> **TEXTE DE L'EXERCICE**:
═══
Kim Thúy, Em
La vérité de cette histoire est morcelée, incomplète, inachevée dans le temps et dans l’espace. Elle passe par les colons implantés en Indochine pour y exploiter les terres et les forêts. Par les hévéas transplantés et incisés afin de produire l’indispensable caoutchouc. Par le sang et les larmes versés par les coolies qui saignaient les troncs. Par la guerre appelée «du Vietnam» par les uns et «américaine» par les autres. Par les enfants métis arrachés à Saigon par un aigle volant avant d’être adoptés sur un autre continent. C’est une histoire d’amour qui débute entre deux êtres que tout sépare et se termine entre deux êtres que tout réunit; une histoire de solidarité aussi, qui voit des enfants abandonnés dormir dans des cartons et des salons de manucure fleurir dans le monde entier, tenus par d’anciens boat people.
Le fond est intéressant et m’a donné envie d’en apprendre davantage sur la Guerre du Vietnam et notamment sur le sort réservé aux enfants métis, nés d’un père américain et d’une mère vietnamienne, ces orphelins qu’on appelle « poussières de vie » en vietnamien. Les références historiques, nombreuses, côtoient la fiction, mais une fiction tout de même inspirée de nombreux témoignages. Kim Thúy n’a pas cherché à retranscrire la vérité, comprenant vite que c’était impossible. L’effleurer tout au plus, oui, en tout cas en offrir quelques bribes. Ces bribes, ce sont chacun des courts chapitres présents dans ce roman et centrés sur une panoplie assez complète de personnages. Certains passages sont très poétiques, d’autres très factuels. J’ai personnellement été désappointée par ce style que je n’ai pas véritablement réussi à définir et j’ai regretté de sentir parfois une certaine froideur alors même que je sais quelle force il a fallu à Kim Thúy pour écrire et dépasser l’émotion brute qui aurait pu paralyser son écriture. L’aspect décousu de l’ensemble ne m’a pas donné l’occasion de m’attacher énormément aux personnages, mais je comprends néanmoins ce que cette forme si particulière symbolise. Kim Thúy elle-même la commente à la page 136 : « J'ai cherché à tisser les fils, mais ils se sont échappés pour rester sans ancrage, impermanents et libres. Ils se réarrangent par eux-mêmes selon la vitesse du vent, selon les nouvelles qui défilent, selon les inquiétudes et les sourires de mes fils. » À l’occasion, je lirai Ru paru en 2009, qui semble avoir eu un beau succès.
═══
> **DONNÉES**:
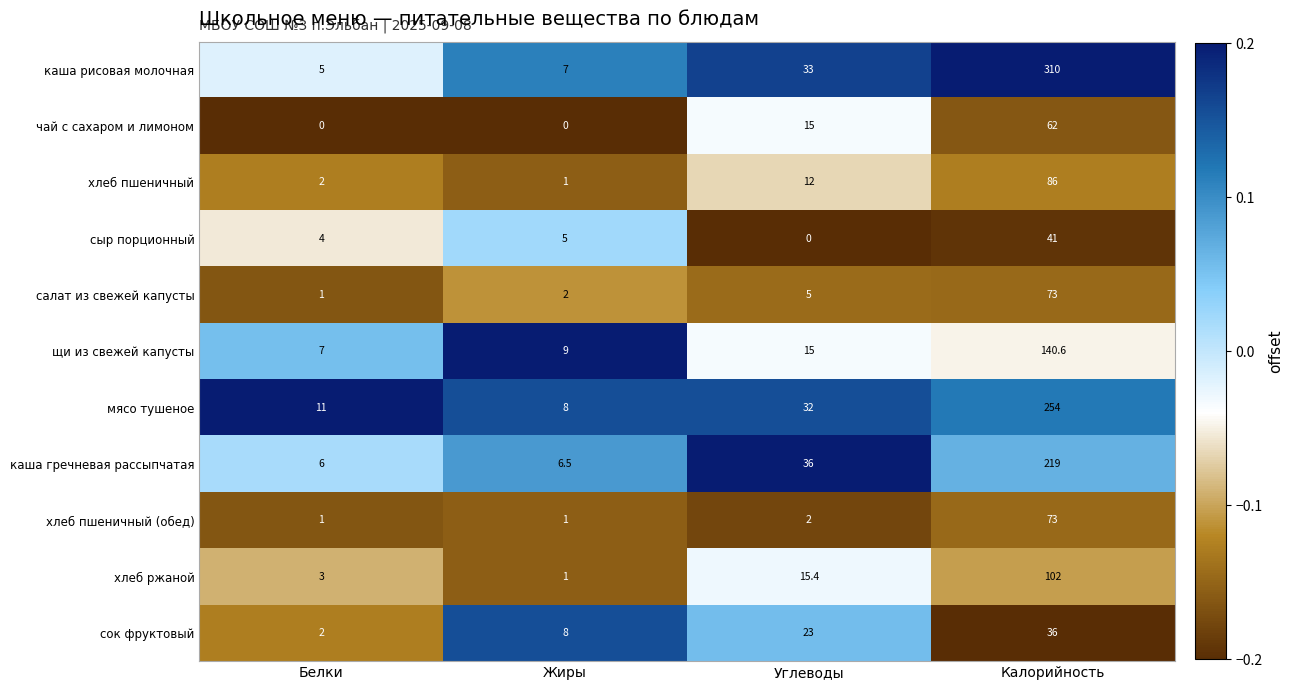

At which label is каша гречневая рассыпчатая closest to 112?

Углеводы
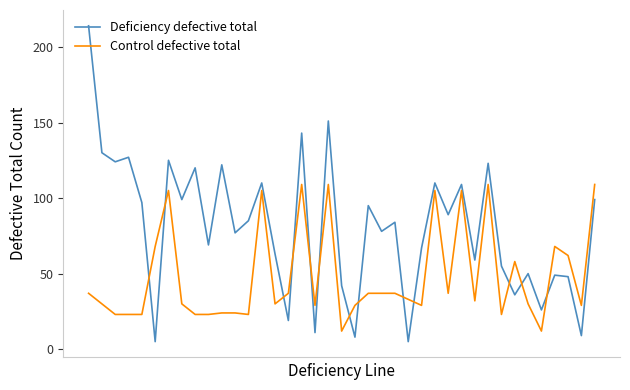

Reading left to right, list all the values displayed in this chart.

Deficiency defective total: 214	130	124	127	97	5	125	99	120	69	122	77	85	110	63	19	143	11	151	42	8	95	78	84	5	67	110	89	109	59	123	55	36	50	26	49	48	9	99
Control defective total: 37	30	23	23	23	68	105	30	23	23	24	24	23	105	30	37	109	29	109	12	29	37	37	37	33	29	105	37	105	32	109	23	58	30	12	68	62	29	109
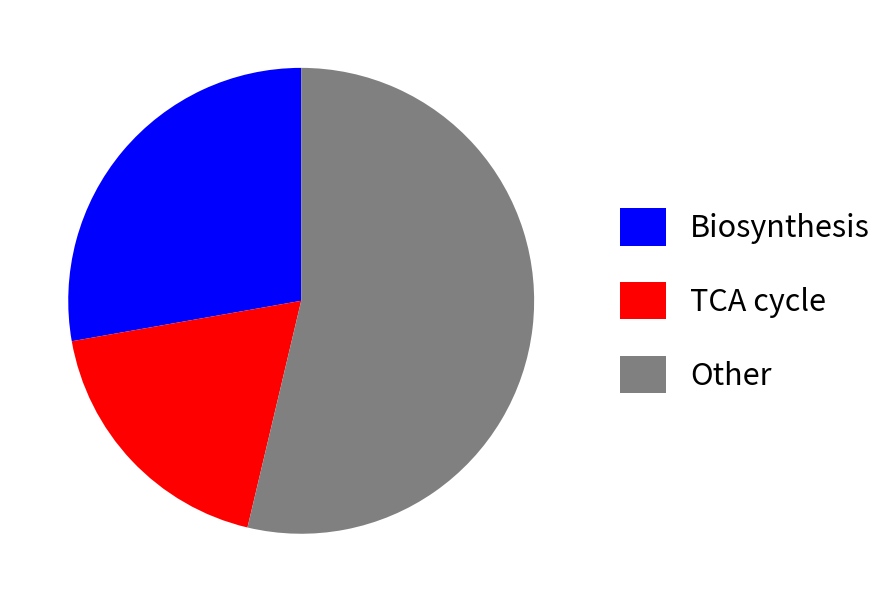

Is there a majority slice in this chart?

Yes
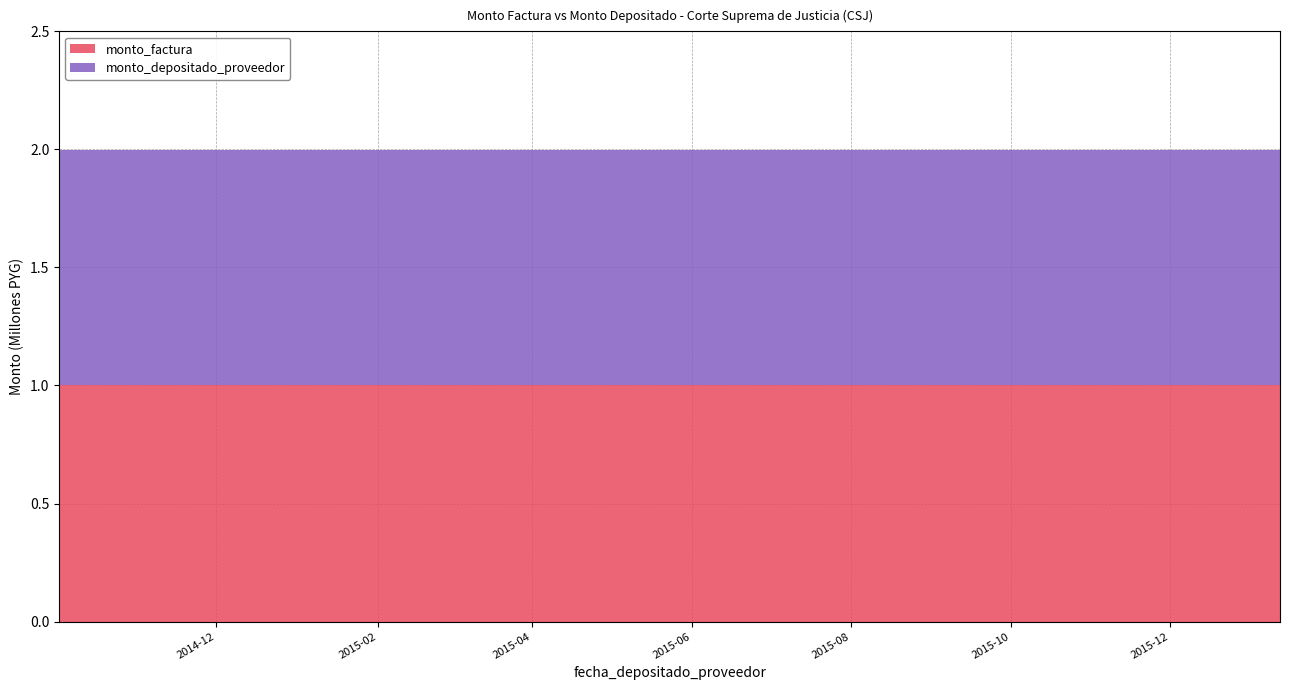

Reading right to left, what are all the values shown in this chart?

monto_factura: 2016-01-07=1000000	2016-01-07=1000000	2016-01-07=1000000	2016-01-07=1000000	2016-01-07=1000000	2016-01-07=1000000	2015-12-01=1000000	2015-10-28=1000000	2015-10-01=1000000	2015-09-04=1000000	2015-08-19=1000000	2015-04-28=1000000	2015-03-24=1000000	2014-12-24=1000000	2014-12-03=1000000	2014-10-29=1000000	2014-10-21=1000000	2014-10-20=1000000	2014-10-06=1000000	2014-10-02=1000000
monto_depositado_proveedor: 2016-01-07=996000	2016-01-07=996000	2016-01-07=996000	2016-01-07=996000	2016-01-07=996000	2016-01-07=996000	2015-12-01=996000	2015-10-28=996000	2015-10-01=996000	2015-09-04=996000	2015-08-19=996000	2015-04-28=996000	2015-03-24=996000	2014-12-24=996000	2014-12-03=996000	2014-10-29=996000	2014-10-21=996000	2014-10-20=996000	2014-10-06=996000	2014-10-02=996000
═══
> **CONSIGNES**:
A. Rendez sous forme de tableau Markdown, avec les colonnes « N° » et « Ligne », les lignes du listing allant de la ligne qui contient « Reading left to » jusqu'à la ligne qui contient « Reading right to » incluse. Omettez les lignes vides et les images.
B. Rédigez la suite de la critique consacrée au roman Em de Kim Thúy.

> **CORRIGÉ**:
A.
| N° | Ligne |
|---|---|
| 1 | Reading left to right, list all the values displayed in this chart. |
| 2 | Deficiency defective total: 214	130	124	127	97	5	125	99	120	69	122	77	85	110	63	19	143	11	151	42	8	95	78	84	5	67	110	89	109	59	123	55	36	50	26	49	48	9	99 |
| 3 | Control defective total: 37	30	23	23	23	68	105	30	23	23	24	24	23	105	30	37	109	29	109	12	29	37	37	37	33	29	105	37	105	32	109	23	58	30	12	68	62	29	109 |
| 4 | Is there a majority slice in this chart? |
| 5 | Yes |
| 6 | Reading right to left, what are all the values shown in this chart? |

B.
Un grand merci à Babelio et aux Editions Liana Levi pour ce moment de lecture.
L’œuvre en quelques mots…
« La guerre, encore. Dans toute zone de conflit, le bien se faufile et trouve une place jusque dans les fissures du mal. La trahison complète l'héroïsme, l'amour flirte avec l'abandon. Les ennemis avancent les uns vers les autres dans un seul et même but, celui de vaincre. Dans cet exercice qui leur est commun, l'humain se révélera à la fois fort, fou, lâche, loyal, grand, grossier, innocent, ignorant, croyant, cruel, courageux... Voilà pourquoi la guerre. Encore. » (p.9)
« Les Américains parlent de « guerre du Vietnam », les Vietnamiens, de « guerre américaine ». Dans cette différence se trouve peut-être la cause de cette guerre. » (p.45)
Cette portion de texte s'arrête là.